Task requirements:
Within the records below, filter for lines carrying the word "essay" and copy them.

Records for this exercise:

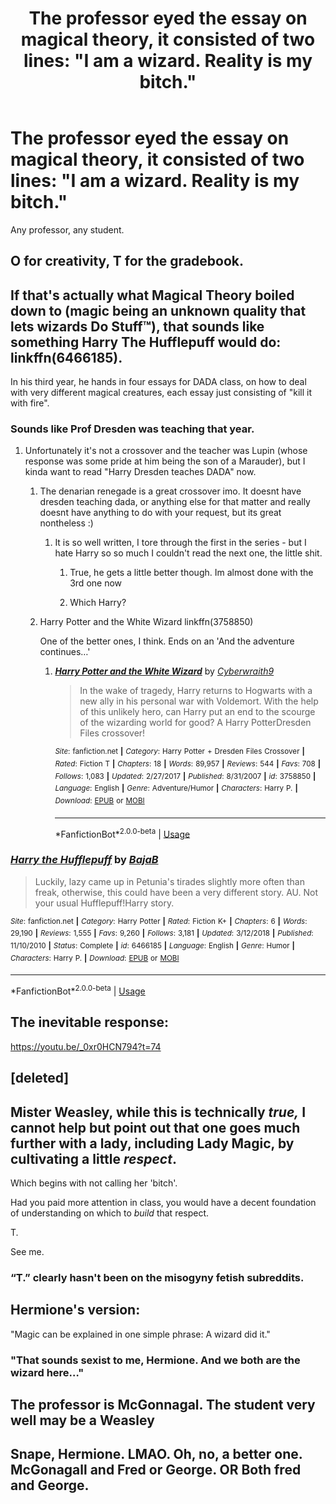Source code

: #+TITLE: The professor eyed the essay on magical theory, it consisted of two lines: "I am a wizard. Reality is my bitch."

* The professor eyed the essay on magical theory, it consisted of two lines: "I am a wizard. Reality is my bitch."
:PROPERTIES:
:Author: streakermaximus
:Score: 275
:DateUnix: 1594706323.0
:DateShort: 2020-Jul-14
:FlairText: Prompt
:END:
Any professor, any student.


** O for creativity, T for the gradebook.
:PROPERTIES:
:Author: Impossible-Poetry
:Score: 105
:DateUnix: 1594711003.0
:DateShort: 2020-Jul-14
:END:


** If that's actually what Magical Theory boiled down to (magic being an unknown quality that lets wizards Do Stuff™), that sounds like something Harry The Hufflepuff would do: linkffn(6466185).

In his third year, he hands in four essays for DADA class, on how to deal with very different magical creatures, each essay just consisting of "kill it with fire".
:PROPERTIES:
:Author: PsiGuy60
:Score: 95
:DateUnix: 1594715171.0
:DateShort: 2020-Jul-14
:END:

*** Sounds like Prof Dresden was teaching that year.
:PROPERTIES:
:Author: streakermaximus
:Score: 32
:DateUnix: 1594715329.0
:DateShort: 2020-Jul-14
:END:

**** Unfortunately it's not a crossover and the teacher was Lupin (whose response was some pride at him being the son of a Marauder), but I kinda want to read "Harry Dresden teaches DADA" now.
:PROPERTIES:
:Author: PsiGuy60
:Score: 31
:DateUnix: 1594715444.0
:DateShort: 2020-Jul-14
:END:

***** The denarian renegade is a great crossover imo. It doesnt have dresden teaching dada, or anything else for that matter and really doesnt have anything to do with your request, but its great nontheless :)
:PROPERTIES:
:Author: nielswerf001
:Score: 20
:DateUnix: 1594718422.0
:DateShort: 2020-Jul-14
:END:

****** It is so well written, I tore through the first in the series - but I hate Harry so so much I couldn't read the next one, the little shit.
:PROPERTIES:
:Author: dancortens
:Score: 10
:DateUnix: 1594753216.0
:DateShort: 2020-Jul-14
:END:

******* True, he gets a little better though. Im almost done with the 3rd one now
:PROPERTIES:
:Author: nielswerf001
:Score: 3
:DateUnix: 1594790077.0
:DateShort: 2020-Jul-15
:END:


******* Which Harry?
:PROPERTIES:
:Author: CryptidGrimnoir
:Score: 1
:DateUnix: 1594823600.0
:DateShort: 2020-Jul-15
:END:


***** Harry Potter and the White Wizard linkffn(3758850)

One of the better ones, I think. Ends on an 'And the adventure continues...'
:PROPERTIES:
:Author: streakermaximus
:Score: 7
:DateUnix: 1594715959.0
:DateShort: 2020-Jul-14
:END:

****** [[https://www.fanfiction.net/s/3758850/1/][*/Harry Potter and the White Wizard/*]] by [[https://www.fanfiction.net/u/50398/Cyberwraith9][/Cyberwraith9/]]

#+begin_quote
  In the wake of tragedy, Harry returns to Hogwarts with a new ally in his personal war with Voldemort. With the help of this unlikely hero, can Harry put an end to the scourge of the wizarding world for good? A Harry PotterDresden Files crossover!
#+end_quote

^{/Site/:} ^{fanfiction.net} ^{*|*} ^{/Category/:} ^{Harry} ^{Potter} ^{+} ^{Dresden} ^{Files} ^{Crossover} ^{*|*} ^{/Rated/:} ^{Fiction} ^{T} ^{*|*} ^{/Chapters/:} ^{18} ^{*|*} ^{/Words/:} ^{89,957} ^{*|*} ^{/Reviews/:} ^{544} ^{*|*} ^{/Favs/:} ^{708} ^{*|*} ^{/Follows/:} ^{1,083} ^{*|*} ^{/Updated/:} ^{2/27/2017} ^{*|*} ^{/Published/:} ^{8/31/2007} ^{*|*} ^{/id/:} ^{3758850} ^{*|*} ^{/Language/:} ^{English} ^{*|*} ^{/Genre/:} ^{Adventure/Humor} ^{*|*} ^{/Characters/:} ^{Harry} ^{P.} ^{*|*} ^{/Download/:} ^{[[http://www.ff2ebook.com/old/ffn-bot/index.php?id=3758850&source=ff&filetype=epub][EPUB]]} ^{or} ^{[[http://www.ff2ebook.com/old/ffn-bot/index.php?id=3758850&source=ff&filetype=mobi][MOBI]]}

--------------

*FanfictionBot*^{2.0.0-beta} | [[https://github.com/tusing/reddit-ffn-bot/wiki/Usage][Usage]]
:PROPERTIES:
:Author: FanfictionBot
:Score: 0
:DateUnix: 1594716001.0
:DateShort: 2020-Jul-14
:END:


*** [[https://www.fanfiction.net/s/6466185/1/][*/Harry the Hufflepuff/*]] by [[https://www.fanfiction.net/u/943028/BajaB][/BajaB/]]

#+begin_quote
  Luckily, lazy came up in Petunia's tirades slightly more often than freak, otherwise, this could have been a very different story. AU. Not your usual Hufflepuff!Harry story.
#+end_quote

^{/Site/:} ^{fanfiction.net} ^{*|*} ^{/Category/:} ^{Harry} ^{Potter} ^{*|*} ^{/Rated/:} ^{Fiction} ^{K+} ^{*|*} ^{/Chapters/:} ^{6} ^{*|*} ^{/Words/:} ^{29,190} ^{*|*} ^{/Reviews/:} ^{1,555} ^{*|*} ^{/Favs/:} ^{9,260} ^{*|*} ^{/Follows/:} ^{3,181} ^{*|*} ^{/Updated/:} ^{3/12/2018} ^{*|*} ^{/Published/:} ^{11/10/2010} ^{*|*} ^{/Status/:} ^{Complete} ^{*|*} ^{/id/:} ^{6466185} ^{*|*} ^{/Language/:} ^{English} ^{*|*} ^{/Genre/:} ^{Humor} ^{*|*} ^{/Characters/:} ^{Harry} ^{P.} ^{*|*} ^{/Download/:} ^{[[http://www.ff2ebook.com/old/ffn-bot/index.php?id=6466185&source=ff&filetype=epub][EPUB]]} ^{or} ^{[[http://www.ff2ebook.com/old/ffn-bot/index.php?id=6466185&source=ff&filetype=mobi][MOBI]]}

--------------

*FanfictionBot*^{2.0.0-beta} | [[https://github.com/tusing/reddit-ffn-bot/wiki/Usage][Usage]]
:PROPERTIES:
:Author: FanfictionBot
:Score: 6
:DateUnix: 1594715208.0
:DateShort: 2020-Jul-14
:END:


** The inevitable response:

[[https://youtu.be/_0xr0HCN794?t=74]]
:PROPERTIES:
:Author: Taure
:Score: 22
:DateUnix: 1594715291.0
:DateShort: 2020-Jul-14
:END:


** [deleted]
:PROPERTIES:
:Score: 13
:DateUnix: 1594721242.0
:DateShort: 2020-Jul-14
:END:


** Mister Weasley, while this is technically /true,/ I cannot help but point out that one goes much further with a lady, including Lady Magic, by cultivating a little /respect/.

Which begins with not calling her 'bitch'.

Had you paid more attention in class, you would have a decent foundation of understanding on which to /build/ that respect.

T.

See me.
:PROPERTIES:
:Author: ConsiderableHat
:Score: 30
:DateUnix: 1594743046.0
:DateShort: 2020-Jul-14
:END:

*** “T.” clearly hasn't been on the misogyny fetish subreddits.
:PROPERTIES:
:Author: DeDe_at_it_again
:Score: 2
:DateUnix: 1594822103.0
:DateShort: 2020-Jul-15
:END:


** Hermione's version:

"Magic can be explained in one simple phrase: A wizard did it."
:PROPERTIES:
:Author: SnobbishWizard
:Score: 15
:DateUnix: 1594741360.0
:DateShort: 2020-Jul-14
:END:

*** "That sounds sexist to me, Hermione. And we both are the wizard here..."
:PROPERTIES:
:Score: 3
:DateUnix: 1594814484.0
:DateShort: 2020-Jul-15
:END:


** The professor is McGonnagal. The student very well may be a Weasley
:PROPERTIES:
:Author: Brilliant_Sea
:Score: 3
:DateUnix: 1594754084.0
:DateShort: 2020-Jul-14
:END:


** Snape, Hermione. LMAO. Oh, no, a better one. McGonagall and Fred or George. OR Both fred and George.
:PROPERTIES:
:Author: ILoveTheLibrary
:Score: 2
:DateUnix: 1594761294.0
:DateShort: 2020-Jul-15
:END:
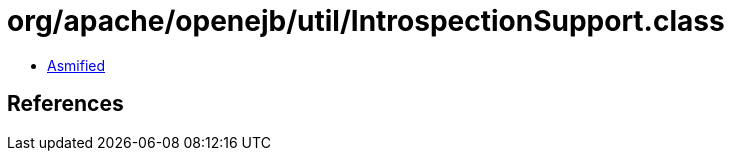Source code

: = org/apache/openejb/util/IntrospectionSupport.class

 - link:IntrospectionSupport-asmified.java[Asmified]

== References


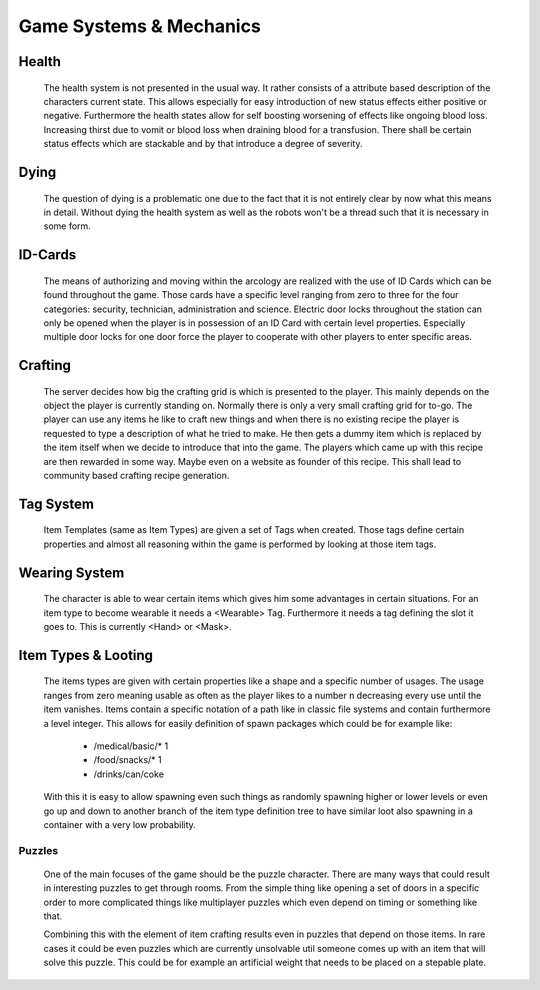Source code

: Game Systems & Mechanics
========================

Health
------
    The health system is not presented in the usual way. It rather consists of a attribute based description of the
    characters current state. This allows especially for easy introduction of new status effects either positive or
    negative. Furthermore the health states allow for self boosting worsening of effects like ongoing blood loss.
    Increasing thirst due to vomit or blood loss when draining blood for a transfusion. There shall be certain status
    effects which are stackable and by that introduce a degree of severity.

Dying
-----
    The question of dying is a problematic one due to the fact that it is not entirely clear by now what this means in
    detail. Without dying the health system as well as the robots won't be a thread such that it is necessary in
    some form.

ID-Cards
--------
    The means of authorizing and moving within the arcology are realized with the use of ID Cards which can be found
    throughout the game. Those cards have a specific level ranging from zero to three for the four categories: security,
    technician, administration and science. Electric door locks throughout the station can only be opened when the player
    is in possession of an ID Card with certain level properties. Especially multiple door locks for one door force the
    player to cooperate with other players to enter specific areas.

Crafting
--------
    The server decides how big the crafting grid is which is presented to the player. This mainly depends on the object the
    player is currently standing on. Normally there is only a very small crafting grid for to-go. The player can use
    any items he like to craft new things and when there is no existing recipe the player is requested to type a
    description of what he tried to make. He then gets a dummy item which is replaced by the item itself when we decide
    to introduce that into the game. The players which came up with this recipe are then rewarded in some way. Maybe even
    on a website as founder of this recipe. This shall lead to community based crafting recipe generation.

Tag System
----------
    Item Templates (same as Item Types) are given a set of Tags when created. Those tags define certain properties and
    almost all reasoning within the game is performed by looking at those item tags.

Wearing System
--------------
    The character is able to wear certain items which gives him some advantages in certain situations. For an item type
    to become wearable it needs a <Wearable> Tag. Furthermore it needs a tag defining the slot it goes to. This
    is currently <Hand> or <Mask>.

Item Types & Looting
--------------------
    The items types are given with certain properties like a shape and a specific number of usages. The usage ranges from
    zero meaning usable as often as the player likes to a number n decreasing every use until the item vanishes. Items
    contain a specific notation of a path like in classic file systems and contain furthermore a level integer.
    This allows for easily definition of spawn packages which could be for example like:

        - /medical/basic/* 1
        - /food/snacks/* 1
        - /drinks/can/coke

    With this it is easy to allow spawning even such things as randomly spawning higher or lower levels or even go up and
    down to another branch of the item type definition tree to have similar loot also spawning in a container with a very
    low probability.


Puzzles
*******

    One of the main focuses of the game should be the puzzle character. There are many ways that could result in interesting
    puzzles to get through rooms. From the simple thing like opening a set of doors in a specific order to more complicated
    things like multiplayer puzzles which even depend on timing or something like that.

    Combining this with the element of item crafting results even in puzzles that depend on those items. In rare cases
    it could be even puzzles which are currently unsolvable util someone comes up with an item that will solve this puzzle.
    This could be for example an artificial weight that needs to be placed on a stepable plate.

Solved problem:
: #+TITLE: The professor eyed the essay on magical theory, it consisted of two lines: "I am a wizard. Reality is my bitch."
* The professor eyed the essay on magical theory, it consisted of two lines: "I am a wizard. Reality is my bitch."
In his third year, he hands in four essays for DADA class, on how to deal with very different magical creatures, each essay just consisting of "kill it with fire".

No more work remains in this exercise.